Entering the water I remember thinking that it felt warm, but it could be that I had been standing outside in my DryRobe for about an hour waiting for the start. For whatever reason, I am glad it felt warm and comfortable, if I had felt cold off the bat it would have likely been in a poor mindset from the beginning. It ended up taking me quite some time to get to that place. The beginning of the swims was FAST I remember approaching Alcatraz and thinking, “How am I here already?” I felt strong, nothing hurt, it was dark and I was swimming into the dawn- one of my favorite things. I remember the glow of light coming from the east and the breeze picking up slightly, a harbinger of the sunrise. As we continued our approach of Alcatraz a massive barge changed course to avoid us- and it was close- I could feel the water humming with the engine. Sue said I was fine, so I put my head down and kept going. As we reached Angel Island I took a feed and my stomach started to protest all the liquid I’d been shoving down my gullet and I had my first (but not last) little mouth vomit. I hoped this was a one-and-done situation and I wouldn’t be sick all swim. Alas, it was the first of many. I would continue to vomit periodically for the next 3 or 4 hours. I stopped eating for a while to let my stomach calm down and finally kept some Gatorade and banana down midway between Angel Island and Alcatraz on the way back to Aquatic Park. Anyway, swimming around Angel Island went so fast that I hardly had time to enjoy the scenery, but I did get serenaded by coyotes at sunrise.

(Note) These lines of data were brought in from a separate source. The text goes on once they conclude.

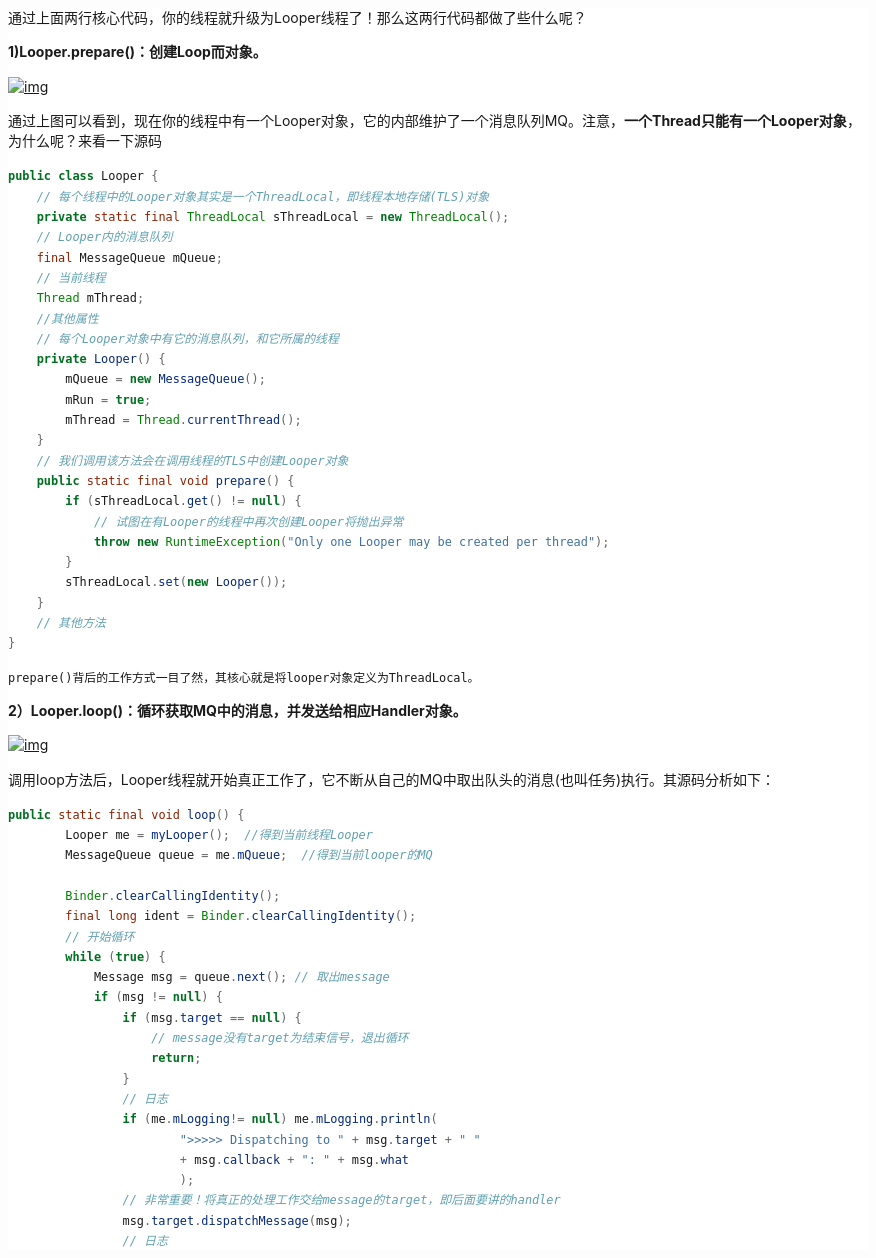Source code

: ​	通过上面两行核心代码，你的线程就升级为Looper线程了！那么这两行代码都做了些什么呢？

**1)Looper.prepare()：创建Loop而对象。**

 [![img](http://static.oschina.net/uploads/space/2014/0622/191427_qA5K_1391648.png)](http://static.oschina.net/uploads/space/2014/0622/191427_qA5K_1391648.png)

​	通过上图可以看到，现在你的线程中有一个Looper对象，它的内部维护了一个消息队列MQ。注意，**一个Thread只能有一个Looper对象**，为什么呢？来看一下源码

```java
public class Looper {
    // 每个线程中的Looper对象其实是一个ThreadLocal，即线程本地存储(TLS)对象
    private static final ThreadLocal sThreadLocal = new ThreadLocal();
    // Looper内的消息队列
    final MessageQueue mQueue;
    // 当前线程
    Thread mThread;
    //其他属性
    // 每个Looper对象中有它的消息队列，和它所属的线程
    private Looper() {
        mQueue = new MessageQueue();
        mRun = true;
        mThread = Thread.currentThread();
    }
    // 我们调用该方法会在调用线程的TLS中创建Looper对象
    public static final void prepare() {
        if (sThreadLocal.get() != null) {
            // 试图在有Looper的线程中再次创建Looper将抛出异常
            throw new RuntimeException("Only one Looper may be created per thread");
        }
        sThreadLocal.set(new Looper());
    }
    // 其他方法
}
```

  	prepare()背后的工作方式一目了然，其核心就是将looper对象定义为ThreadLocal。

**2）Looper.loop()：循环获取MQ中的消息，并发送给相应Handler对象。**

[![img](http://static.oschina.net/uploads/space/2014/0622/191839_DyBM_1391648.png)](http://static.oschina.net/uploads/space/2014/0622/191839_DyBM_1391648.png)

​	调用loop方法后，Looper线程就开始真正工作了，它不断从自己的MQ中取出队头的消息(也叫任务)执行。其源码分析如下：

```java
public static final void loop() {
        Looper me = myLooper();  //得到当前线程Looper
        MessageQueue queue = me.mQueue;  //得到当前looper的MQ
         
        Binder.clearCallingIdentity();
        final long ident = Binder.clearCallingIdentity();
        // 开始循环
        while (true) {
            Message msg = queue.next(); // 取出message
            if (msg != null) {
                if (msg.target == null) {
                    // message没有target为结束信号，退出循环
                    return;
                }
                // 日志
                if (me.mLogging!= null) me.mLogging.println(
                        ">>>>> Dispatching to " + msg.target + " "
                        + msg.callback + ": " + msg.what
                        );
                // 非常重要！将真正的处理工作交给message的target，即后面要讲的handler
                msg.target.dispatchMessage(msg);
                // 日志
```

Raccoon Straits went by without a hitch, I was well aware of where I was because of the buoy and was instantly prepared to be stopped dead in my tracks, but I wasn’t! Better swimmers than I have been stalled out at Raccoon Straits for an hour or more on this swim, but the sea was with me and I plowed right on through, minus some of my feeds Exiting Angel Island is where everything changed. My legs started cramping and became dead weight, whenever I kicked (which I am fond of to take pressure off my shoulders) my whole body was gripped by extreme cramps. My triceps started to cramp. I remember thinking “I can swim without my legs, but not without my arms” (in the video this is the “I don’t think I’m going to make it” moment). I switched to focusing on my rotation and “balancing on a ski” to increase my glide and reduce my effort. Then the Gatorade and banana stayed down, then the flat Coke stayed down and I started making progress again. Oh, yeah, I stalled out for about an hour hardly making any progress, but then I started to move. I was so pissed during that part of the swim, I was trying so hard and going nowhere, but when I started moving I stopped- gave The Rock The Finger, and shouted “Fuck you, Alcatraz!” It was at that moment I knew I would finish.

Entering the channel between Alcatraz and Aquatic Park my crew told me I had to go faster, I was in danger of being hit with the flood tide and missing my window to enter Aquatic park and finish my swim. I took the last of the flat Coke (might have been something else, IDK) and gave it my all. I sprinted for everything I was worth for that last half mile or so. I felt POWERFUL. After almost 8 hours and very little to eat, I felt like a beast. I cruised through Aquatic Park, feeling good (other than my throat was raw from vomiting for hours, my shoulders tired, and my mouth feeling fuzzy from salt water), and exited the water under my own power.